Scientific classification
- Kingdom: Plantae
- Clade: Tracheophytes
- Clade: Gymnospermae
- Division: Pinophyta
- Class: Pinopsida
- Order: Cupressales
- Family: Cupressaceae
- Genus: Juniperus
- Species: J. flaccida
- Binomial name: Juniperus flaccida Schltdl.
- Synonyms: Juniperus flaccida var. typica Martínez; Juniperus foetida var. flaccida (Schltdl.) Spach; Sabina flaccida (Schltdl.) Antoine;

= Juniperus flaccida =

- Genus: Juniperus
- Species: flaccida
- Authority: Schltdl.
- Conservation status: LC
- Synonyms: Juniperus flaccida var. typica Martínez, Juniperus foetida var. flaccida (Schltdl.) Spach, Sabina flaccida (Schltdl.) Antoine

Species of conifer

Juniperus flaccida (known as drooping juniper, weeping juniper, Mexican juniper, or tláscal) is a large shrub or small tree reaching 5–10 m (rarely to 15 m) tall. It is native to central and northern Mexico (from Oaxaca northward) and the extreme southwest of Texas, United States (Brewster County). It grows at moderate altitudes of 800-2,600 m, on dry soils.

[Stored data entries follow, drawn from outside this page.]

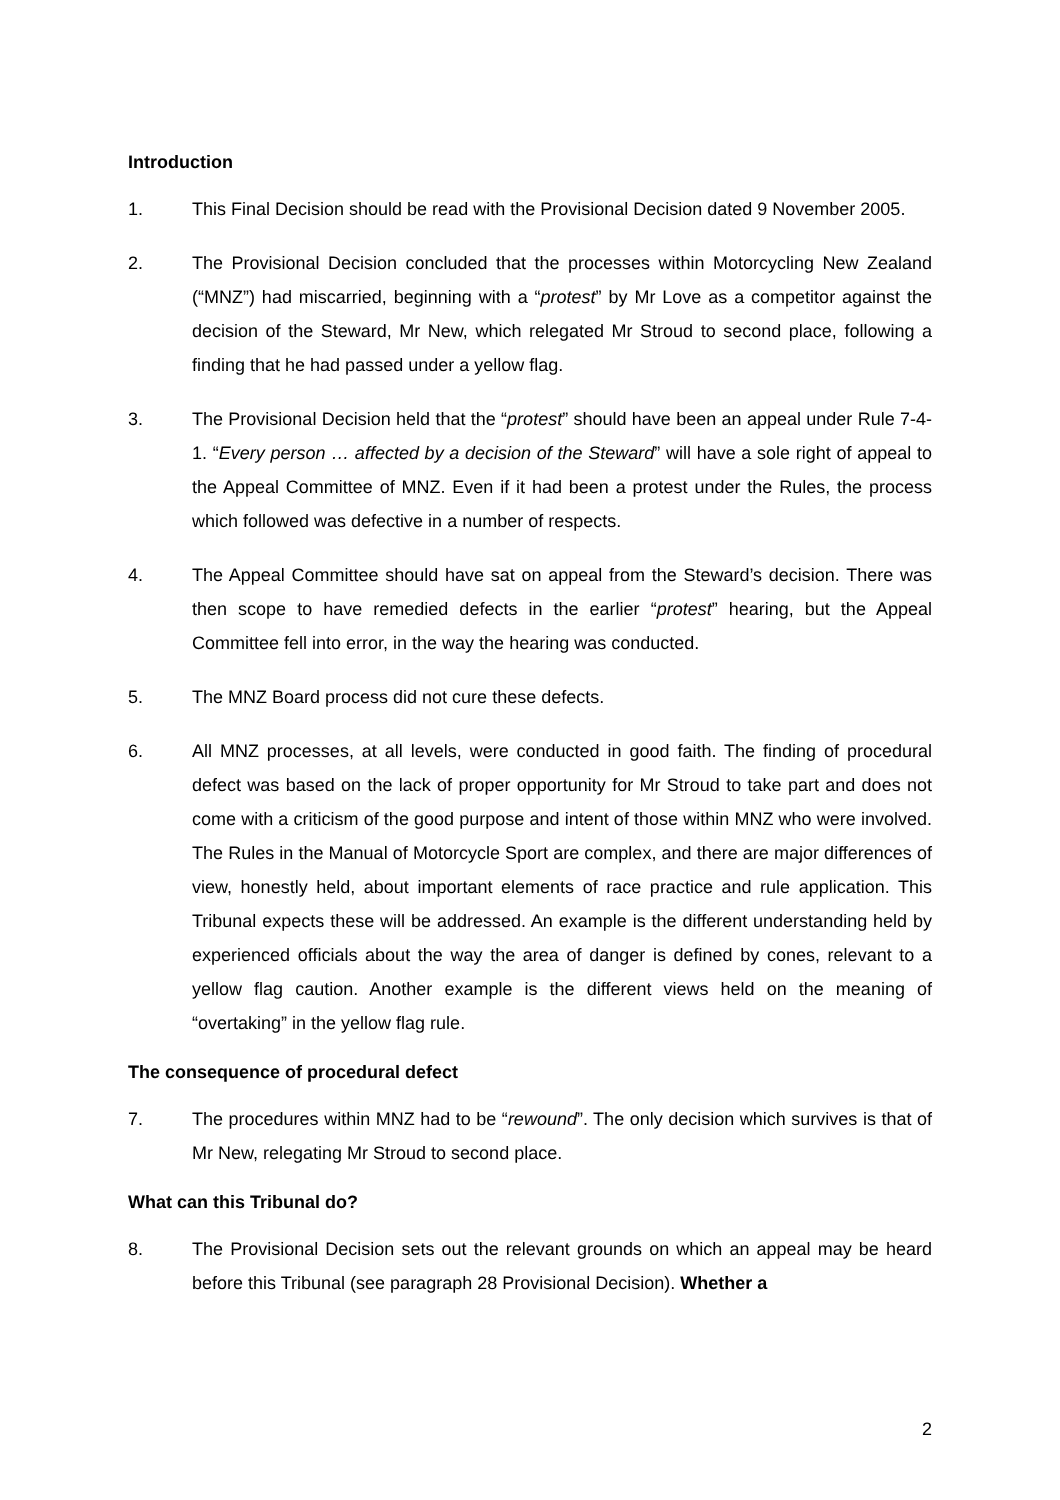Introduction
1. This Final Decision should be read with the Provisional Decision dated 9 November 2005.
2. The Provisional Decision concluded that the processes within Motorcycling New Zealand (“MNZ”) had miscarried, beginning with a “protest” by Mr Love as a competitor against the decision of the Steward, Mr New, which relegated Mr Stroud to second place, following a finding that he had passed under a yellow flag.
3. The Provisional Decision held that the “protest” should have been an appeal under Rule 7-4-1. “Every person … affected by a decision of the Steward” will have a sole right of appeal to the Appeal Committee of MNZ. Even if it had been a protest under the Rules, the process which followed was defective in a number of respects.
4. The Appeal Committee should have sat on appeal from the Steward’s decision. There was then scope to have remedied defects in the earlier “protest” hearing, but the Appeal Committee fell into error, in the way the hearing was conducted.
5. The MNZ Board process did not cure these defects.
6. All MNZ processes, at all levels, were conducted in good faith. The finding of procedural defect was based on the lack of proper opportunity for Mr Stroud to take part and does not come with a criticism of the good purpose and intent of those within MNZ who were involved. The Rules in the Manual of Motorcycle Sport are complex, and there are major differences of view, honestly held, about important elements of race practice and rule application. This Tribunal expects these will be addressed. An example is the different understanding held by experienced officials about the way the area of danger is defined by cones, relevant to a yellow flag caution. Another example is the different views held on the meaning of “overtaking” in the yellow flag rule.
The consequence of procedural defect
7. The procedures within MNZ had to be “rewound”. The only decision which survives is that of Mr New, relegating Mr Stroud to second place.
What can this Tribunal do?
8. The Provisional Decision sets out the relevant grounds on which an appeal may be heard before this Tribunal (see paragraph 28 Provisional Decision). Whether a
2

The bark is brown, with stringy vertical fissuring. The shoots are strongly pendulous, 1–1.2 mm diameter, and often borne in flattened sprays (the only juniper commonly showing this character). The leaves are arranged in opposite decussate pairs; the adult leaves are scale-like, 2–4 mm long (to 7 mm on lead shoots) and 1–1.5 mm broad. The juvenile leaves (on young seedlings only) are needle-like, 5–10 mm long. The cones are berry-like, 8–20 mm in diameter, green maturing brown, and contain 6-12 seeds (the most seeds per cone of any juniper); they are mature in about 18 months. The male cones are 3–5 mm long, and shed their pollen in spring. It is largely dioecious, producing cones of only one sex on each tree.

There are three varieties, not accepted as distinct by all authorities:
- Juniperus flaccida var. flaccida. Throughout the range of the species. Cones 9–15 mm diameter, with inconspicuous scale margins.
- Juniperus flaccida var. martinezii. Restricted to a small area in Jalisco. Cones 6–8 mm diameter, with inconspicuous scale margins.
- Juniperus flaccida var. poblana. Throughout the southern two thirds of the range of the species. Cones 12–20 mm diameter, with conspicuous scale margins.